## [The problem]
In the records below, begin at the line containing "with the amount" and end at the line containing "jugate, embodiments of"; quote every line in that span exactly, including both boundary lines, and no others.
= = = =
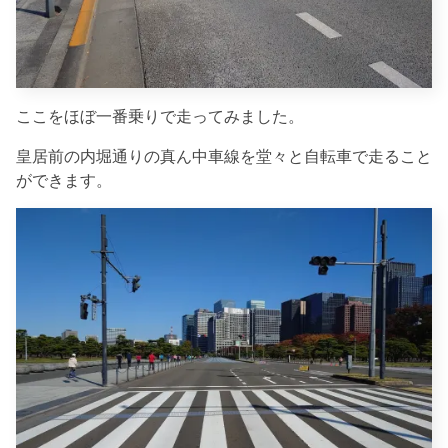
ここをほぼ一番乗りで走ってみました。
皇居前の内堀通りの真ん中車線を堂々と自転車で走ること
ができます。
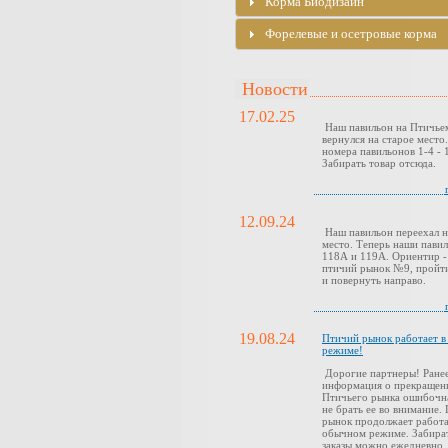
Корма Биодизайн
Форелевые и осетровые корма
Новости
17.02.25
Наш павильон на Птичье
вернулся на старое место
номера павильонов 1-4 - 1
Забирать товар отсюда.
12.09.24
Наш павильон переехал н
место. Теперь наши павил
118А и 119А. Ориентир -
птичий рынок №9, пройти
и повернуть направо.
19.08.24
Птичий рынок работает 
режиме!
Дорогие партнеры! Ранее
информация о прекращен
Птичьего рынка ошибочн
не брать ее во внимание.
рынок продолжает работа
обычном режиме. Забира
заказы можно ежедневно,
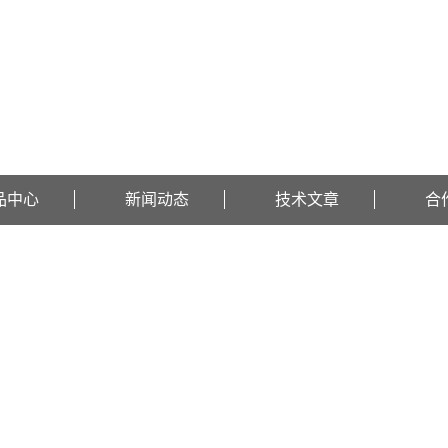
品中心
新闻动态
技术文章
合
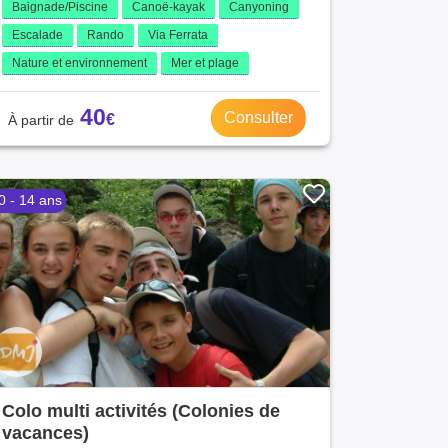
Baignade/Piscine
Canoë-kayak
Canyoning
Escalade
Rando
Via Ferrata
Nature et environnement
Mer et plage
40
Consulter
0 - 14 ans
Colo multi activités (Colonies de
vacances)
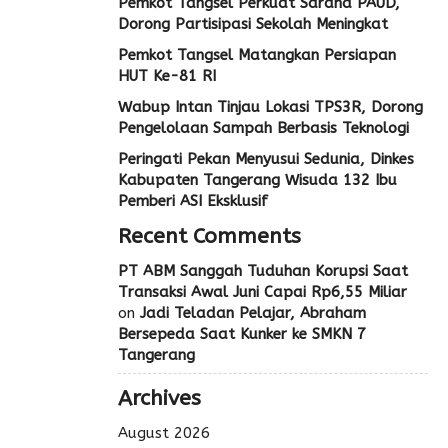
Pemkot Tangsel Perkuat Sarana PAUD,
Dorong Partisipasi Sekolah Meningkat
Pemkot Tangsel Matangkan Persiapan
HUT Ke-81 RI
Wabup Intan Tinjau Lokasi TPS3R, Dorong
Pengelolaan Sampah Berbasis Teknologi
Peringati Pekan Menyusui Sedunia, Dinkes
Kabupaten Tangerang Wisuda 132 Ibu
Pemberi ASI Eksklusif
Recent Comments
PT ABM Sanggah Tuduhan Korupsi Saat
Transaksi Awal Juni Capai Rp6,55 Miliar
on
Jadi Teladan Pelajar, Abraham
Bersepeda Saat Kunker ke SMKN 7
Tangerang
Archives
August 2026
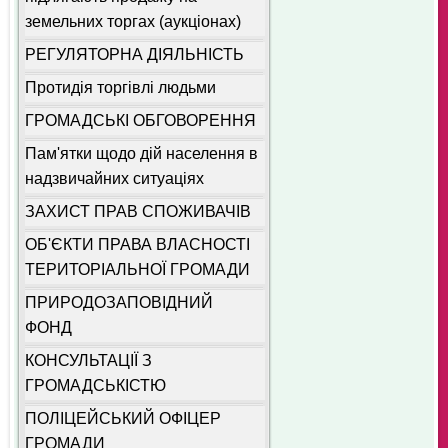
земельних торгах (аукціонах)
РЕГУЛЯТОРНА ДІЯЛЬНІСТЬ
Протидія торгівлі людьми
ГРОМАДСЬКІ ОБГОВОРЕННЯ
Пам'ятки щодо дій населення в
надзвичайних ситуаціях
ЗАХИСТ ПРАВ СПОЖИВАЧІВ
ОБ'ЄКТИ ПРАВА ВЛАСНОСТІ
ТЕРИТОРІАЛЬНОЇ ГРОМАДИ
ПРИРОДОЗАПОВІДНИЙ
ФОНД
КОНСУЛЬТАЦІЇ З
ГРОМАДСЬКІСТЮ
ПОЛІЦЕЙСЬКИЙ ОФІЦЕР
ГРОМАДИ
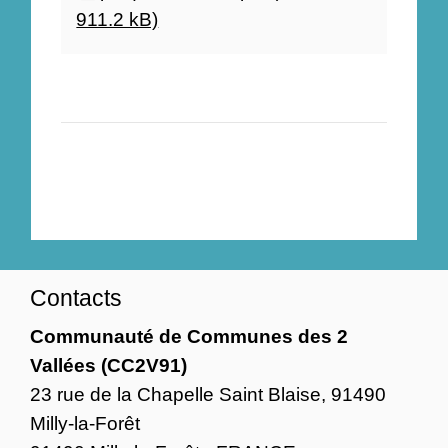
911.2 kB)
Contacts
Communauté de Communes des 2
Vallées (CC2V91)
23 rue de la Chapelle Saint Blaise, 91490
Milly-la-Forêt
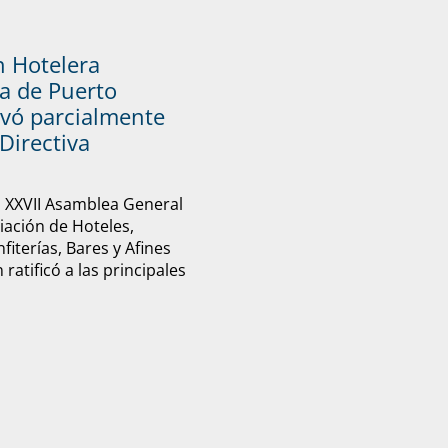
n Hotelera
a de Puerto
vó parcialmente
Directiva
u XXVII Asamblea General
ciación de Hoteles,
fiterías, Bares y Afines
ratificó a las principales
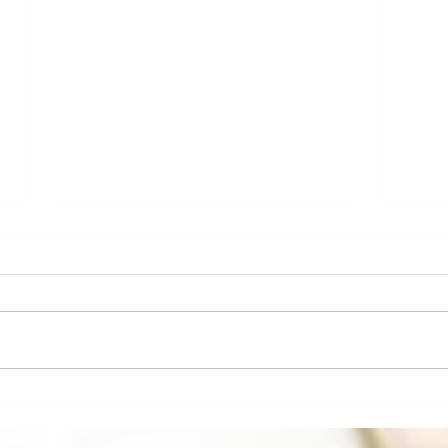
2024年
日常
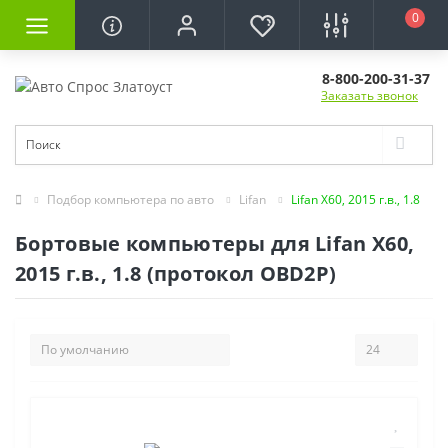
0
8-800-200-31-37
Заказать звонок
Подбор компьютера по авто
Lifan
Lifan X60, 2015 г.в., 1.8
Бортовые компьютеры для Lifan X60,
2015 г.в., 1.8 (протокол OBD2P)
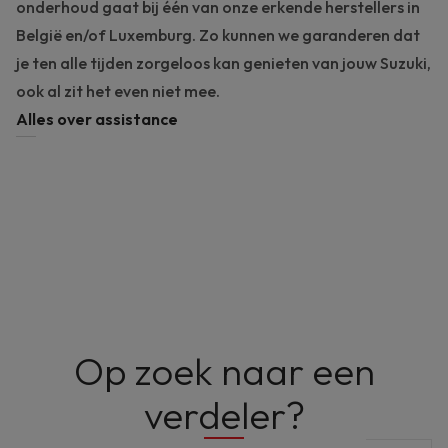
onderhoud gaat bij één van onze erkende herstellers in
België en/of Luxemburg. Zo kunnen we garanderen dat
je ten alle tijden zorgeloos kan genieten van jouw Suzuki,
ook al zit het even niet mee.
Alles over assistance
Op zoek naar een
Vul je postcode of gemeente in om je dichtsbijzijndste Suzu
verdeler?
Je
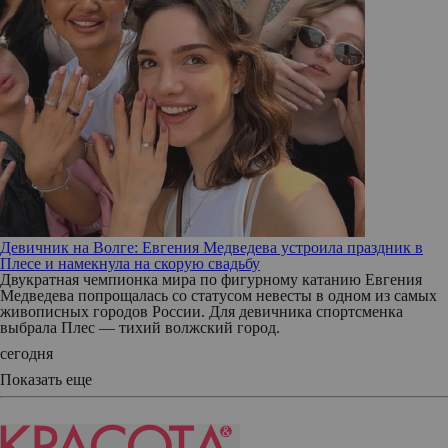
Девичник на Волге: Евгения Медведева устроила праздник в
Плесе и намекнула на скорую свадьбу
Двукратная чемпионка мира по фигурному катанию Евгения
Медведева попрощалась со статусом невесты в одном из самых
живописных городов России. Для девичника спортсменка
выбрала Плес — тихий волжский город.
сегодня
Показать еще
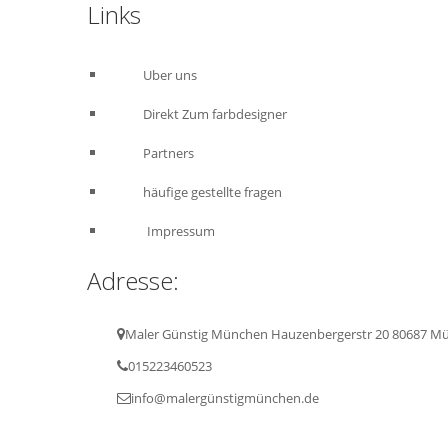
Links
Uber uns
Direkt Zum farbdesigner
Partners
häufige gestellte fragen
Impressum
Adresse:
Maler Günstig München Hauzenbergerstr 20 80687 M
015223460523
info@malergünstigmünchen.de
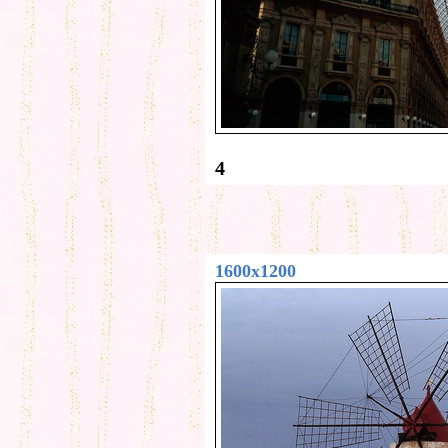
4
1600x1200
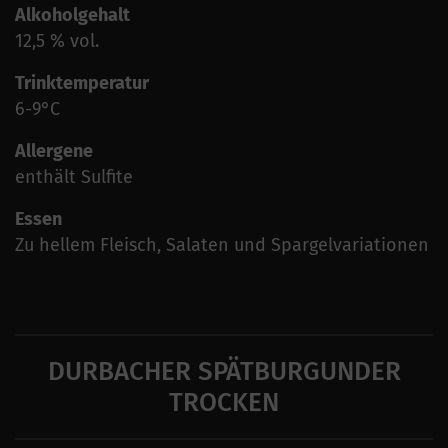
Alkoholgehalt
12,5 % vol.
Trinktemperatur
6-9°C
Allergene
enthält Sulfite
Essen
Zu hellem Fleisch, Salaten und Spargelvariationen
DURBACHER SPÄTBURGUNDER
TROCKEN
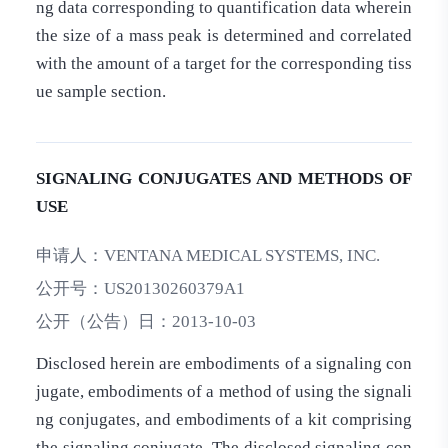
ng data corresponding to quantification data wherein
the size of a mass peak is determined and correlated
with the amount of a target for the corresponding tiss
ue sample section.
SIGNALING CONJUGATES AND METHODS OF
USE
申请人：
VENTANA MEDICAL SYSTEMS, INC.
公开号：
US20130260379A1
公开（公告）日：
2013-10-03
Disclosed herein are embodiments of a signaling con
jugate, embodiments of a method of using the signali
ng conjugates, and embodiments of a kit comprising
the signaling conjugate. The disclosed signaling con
= = = =
## [Finished task]
with the amount of a target for the corresponding tiss
ue sample section.
SIGNALING CONJUGATES AND METHODS OF
USE
申请人：
VENTANA MEDICAL SYSTEMS, INC.
公开号：
US20130260379A1
公开（公告）日：
2013-10-03
Disclosed herein are embodiments of a signaling con
jugate, embodiments of a method of using the signali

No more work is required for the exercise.